Two interesting types you can use in this model (or replace with others depending on your team’s preference):
  • Enumeration – a predefined, finite set of values. Unlike plain text, where the value can be anything, enumerations are fixed. For example, a Comment’s Status might always be one of: “Approved”, “Rejected”, or “Pending”. You’d list these specific values in your data dictionary or supplementary documentation.
  • Data types matching entity names – for example, the Author attribute of a Comment has a data type of User. What’s this about? Well, think about it: when we say a Comment has an Author, what do we mean? A text value? A login? You could show the relationship using just an atomic attribute (e.g., a login that links comments to users), but I personally prefer this approach: showing that the Author of a Comment is an instance of the User entity, with all its internal structure. Thus, the attribute has a composite type — namely, the entity User.

2). Some comments on relationships:
  • Comment–Article: This is a composition, because a Comment doesn’t make sense without its parent Article. If an Article is deleted/archived/etc., its comments are purged too. A Comment only exists under one article. An Article, however, can have no Comments or many.
  • Article–Category: A bit more nuanced and reflects a subjective take on requirements (which, in a real project, should be clarified with the client). This is an aggregation, because deleting a Category might just move the Article to an “uncategorized” group or prompt a Category change — not delete the Article. Thus, Articles can exist in or outside Categories. Unassigned ones might not appear to regular users until categorized.
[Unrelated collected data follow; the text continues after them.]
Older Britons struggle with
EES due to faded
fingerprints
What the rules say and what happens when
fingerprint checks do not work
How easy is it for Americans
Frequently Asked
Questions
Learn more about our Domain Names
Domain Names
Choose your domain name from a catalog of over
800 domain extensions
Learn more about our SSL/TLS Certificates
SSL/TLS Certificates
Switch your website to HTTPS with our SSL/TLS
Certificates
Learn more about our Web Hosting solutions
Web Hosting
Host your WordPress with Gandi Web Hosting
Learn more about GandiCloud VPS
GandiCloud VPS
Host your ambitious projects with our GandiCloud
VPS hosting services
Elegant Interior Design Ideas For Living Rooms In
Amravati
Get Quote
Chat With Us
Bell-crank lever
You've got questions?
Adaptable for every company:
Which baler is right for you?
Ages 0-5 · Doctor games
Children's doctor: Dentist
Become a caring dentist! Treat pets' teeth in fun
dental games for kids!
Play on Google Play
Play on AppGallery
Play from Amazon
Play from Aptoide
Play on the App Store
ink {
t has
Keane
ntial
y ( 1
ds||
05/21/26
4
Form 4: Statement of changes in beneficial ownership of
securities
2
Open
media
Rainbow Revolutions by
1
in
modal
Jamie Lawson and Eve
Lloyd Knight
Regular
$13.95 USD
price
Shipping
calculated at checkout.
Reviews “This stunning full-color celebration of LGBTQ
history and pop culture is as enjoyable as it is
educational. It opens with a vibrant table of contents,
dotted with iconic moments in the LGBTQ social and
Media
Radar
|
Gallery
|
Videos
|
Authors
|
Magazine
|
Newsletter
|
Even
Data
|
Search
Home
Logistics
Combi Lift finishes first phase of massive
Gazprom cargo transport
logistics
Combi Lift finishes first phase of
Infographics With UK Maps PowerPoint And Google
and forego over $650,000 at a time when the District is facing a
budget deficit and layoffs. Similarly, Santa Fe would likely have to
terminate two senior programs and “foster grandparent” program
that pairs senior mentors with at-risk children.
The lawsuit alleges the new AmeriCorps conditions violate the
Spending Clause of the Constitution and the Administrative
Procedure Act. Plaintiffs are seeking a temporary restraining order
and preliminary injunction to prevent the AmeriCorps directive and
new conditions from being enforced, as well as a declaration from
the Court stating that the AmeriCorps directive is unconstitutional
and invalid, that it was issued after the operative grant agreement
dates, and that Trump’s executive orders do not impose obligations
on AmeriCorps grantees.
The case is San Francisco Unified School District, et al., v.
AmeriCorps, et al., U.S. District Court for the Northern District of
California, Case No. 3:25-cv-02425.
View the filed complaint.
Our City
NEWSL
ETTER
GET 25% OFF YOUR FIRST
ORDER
3). Admin and Reader are modeled as separate entities to show that only a specific kind of User interacts with comments and notifications. Otherwise, this distinction wouldn’t be necessary — they’re just users with different role values.

So what can I do with this model? The goals are the same as for the domain model: to facilitate your own analysis and improve communication. More specifically:

  • Doing this kind of modeling will raise many helpful questions: Can an article exist without a category? If so, how should the system handle it? What content types are allowed in articles? What happens to comments when an article is deleted? What comment statuses are there? What information must users provide for entity X? And so on. Each new perspective on requirements reveals insights you wouldn’t catch otherwise. Here, we’re looking at requirements through the lens of data. Think about system behavior, security, implementation constraints, etc., and new knowledge (and new questions) will emerge.

  • It’s also a requirements artifact — something you hand over to those implementing the solution and later verifying it. Include it in your specs, upload to Confluence, reference it in your stories — these are additional requirements that increase the likelihood of delivering value through business analysis. It also helps with requirements traceability, reducing the risk of incomplete or poor-quality requirements. For instance, if you start with the data and build behavior around it, you’re less likely to forget something important — or build something unnecessary. Example: you decide articles need a Date and Name. Later, you design the CRUDL functionality for articles. If admins can edit articles, this model will remind you whether editing includes changing the name or just the content. It may even lead you to question: why do we need a publication date? If it never shows up in behavior, maybe drop it? Or maybe it should be displayed on the UI?

  • And let’s not forget how useful this model can be when coordinating with external stakeholders. Sure, it’s not beginner-friendly (and to the untrained eye, nearly incomprehensible), and you might have to guide their focus. Still — though it’s not an essential part of every project — there are times when discussing requirements over a beer, using this lens, reveals key nuances. In fact, I once had a project fail precisely because such a model wasn’t created and key details — like class multiplicities — weren’t clarified. So yeah, it matters.

These are just two powerful mini-techniques. Of course, we’ve left out many practical nuances about when and how to use each model — but it’s best to just try it out in the field.